3D printers are reshaping medicine- from what started out with prosthetic limbs and hearing aids is turning into something a little more complex: human tissue. New technology has the capabilities to artificially create structures to mimic the functions of tissue and transmit electric currents from one side of the body’s network to the other. In other words, it can form cells that were previously missing or damaged from cancer. This 3D structure of cells forms layer by layer to eventually form human tissue.

While organ printing may be the hope for the medical future, the present is home to a wide array of successes within the realm of body part printing. Skin printers that print cells directly on the wound to help it heal quicker have materialized within the last few months alongside printed kidney cells. Experiments also include printed knee cartilages, heart valves, and bone implants. It seems as if we are only seeing the tip of the icebergwhen it comes to the capabilities of 3D printing within the medical field.


Eric Moger with his newly constructed 3D-printed face

A great example of the recent innovative 3D printing at work with patients is the breakthrough with Eric Moger. The British man lost a portion of his face due to a tumor and had 3D printing work done to create the missing pieces of his face. It matches the skin tone of his face and includes his cheek, eye, and eyebrow. His new face is also fully functional; it is built with a mechanism to keep the water spilling out of his cavity left by surgery when he drinks. Doctors hope that these type of 3D printings can be printed with silicon for a more comfortable and natural look.

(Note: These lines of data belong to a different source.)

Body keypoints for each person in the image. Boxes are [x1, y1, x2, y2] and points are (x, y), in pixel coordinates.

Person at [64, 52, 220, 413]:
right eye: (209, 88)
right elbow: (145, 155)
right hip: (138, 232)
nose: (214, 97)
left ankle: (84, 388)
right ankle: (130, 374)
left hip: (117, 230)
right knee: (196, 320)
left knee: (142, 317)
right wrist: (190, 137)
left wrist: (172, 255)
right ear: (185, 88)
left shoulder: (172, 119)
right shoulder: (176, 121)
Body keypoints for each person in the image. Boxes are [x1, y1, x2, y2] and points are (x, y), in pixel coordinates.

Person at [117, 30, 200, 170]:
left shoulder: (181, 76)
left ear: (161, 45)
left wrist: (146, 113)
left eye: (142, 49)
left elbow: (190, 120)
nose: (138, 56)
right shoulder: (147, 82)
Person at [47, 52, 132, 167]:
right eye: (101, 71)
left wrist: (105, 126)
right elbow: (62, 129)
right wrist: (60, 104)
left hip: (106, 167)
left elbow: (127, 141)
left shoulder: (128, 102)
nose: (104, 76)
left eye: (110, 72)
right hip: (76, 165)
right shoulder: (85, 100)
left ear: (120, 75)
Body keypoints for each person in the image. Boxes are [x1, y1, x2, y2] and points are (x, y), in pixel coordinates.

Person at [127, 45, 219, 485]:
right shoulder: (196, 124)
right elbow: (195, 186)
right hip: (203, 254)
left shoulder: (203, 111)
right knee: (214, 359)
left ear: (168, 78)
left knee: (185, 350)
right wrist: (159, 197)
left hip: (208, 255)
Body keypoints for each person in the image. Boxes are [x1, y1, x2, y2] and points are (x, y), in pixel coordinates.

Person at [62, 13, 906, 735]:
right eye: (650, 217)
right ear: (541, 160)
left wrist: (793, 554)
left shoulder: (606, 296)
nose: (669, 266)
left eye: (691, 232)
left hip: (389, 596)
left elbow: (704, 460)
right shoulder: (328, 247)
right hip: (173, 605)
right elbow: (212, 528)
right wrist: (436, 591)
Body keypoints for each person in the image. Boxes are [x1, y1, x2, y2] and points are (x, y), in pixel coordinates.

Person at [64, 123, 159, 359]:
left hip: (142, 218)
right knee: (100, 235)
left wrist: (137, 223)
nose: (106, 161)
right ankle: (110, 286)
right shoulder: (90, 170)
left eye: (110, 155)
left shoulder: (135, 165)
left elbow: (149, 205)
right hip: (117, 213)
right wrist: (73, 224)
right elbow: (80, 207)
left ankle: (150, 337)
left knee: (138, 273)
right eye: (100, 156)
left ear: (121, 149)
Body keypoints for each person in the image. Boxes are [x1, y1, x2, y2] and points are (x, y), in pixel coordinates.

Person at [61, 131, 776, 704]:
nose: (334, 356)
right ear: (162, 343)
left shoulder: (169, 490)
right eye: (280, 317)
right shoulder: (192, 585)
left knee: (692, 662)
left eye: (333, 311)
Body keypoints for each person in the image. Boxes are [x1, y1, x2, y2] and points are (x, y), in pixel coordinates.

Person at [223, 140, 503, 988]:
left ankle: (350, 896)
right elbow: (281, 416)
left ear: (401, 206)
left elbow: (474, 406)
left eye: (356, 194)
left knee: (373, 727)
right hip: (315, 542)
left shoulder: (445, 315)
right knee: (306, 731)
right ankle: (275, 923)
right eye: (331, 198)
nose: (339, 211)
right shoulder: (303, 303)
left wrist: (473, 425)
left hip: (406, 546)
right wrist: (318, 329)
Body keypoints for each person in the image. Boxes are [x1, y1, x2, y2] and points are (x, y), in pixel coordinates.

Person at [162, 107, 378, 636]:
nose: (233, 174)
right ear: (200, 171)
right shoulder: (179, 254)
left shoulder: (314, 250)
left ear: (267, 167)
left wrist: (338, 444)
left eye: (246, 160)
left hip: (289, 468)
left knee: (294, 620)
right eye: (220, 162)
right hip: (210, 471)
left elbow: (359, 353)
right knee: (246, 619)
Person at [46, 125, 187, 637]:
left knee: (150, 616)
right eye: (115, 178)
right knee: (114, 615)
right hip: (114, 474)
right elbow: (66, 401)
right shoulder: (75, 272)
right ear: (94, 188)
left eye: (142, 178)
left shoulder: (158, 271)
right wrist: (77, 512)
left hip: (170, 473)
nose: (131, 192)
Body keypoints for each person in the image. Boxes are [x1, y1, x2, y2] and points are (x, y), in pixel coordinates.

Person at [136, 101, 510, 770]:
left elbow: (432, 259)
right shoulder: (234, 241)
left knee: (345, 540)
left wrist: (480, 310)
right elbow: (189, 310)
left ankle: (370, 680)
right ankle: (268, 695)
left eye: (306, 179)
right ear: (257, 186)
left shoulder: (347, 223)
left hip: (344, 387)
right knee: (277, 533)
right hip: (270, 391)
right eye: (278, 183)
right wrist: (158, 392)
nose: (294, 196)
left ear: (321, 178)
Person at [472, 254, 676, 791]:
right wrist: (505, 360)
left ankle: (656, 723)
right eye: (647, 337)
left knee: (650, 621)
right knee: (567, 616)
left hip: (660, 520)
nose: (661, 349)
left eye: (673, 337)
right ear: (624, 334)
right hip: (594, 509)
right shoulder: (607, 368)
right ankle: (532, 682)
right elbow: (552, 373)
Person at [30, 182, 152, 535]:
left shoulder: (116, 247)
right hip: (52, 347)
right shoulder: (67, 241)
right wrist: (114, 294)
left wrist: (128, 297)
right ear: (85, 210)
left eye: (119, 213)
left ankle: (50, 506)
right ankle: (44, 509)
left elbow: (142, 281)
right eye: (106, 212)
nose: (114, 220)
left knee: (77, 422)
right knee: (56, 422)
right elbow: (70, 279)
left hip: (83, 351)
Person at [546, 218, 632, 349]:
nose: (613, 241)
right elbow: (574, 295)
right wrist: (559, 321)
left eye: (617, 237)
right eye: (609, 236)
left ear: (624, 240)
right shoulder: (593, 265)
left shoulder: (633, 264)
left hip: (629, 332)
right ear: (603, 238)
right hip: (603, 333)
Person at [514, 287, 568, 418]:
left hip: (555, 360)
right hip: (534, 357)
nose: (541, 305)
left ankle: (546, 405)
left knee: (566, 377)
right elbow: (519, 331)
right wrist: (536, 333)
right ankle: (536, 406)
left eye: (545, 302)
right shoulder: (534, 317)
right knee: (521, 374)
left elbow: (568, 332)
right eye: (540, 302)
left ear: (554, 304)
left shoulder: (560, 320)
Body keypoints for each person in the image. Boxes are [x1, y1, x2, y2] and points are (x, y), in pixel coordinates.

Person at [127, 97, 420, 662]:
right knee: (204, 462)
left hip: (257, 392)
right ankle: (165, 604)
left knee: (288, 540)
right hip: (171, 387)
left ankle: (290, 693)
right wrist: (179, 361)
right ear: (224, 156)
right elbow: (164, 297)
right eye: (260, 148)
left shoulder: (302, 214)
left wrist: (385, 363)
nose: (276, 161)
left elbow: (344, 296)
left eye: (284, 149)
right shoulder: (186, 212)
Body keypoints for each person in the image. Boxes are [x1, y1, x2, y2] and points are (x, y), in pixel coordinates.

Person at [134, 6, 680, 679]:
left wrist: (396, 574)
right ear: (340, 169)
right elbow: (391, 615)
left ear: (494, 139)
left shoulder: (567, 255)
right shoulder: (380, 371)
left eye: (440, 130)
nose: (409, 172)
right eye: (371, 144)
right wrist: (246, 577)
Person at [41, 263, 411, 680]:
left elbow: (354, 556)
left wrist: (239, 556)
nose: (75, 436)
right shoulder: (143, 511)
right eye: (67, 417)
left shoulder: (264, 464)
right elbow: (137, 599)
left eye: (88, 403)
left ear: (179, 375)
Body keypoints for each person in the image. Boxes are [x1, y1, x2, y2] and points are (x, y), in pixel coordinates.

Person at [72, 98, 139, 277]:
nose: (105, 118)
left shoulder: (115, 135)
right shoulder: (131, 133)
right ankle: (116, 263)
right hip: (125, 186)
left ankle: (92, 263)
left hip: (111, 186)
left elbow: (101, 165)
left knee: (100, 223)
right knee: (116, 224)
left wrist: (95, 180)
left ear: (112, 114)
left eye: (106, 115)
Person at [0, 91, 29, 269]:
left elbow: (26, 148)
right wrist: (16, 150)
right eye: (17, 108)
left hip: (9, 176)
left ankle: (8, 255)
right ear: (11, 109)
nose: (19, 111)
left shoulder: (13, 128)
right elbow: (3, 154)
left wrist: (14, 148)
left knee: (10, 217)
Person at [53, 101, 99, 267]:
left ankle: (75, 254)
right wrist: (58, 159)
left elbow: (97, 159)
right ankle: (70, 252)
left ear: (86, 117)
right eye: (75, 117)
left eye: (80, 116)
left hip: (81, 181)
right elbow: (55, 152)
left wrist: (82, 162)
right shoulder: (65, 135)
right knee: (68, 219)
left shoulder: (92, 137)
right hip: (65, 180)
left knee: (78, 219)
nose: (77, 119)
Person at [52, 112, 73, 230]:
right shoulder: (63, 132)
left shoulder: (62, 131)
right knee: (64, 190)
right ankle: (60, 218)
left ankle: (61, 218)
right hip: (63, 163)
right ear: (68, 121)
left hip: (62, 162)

Moger’s new face and this artificial tissue is only the beginning of the medical revolution that is being witnessed through the lens of 3D printing. Medical companies are going to be faced with decisions in the near future on how to capitalize on this technology and use it to best impact their patients. It’s just another industry that has been completely revitalized by the ongoing advances seen in 3D printing. 50 years down the road, you could find yourself living with a new heart or kidney made from 3D printing. The possibilities are seemingly endless!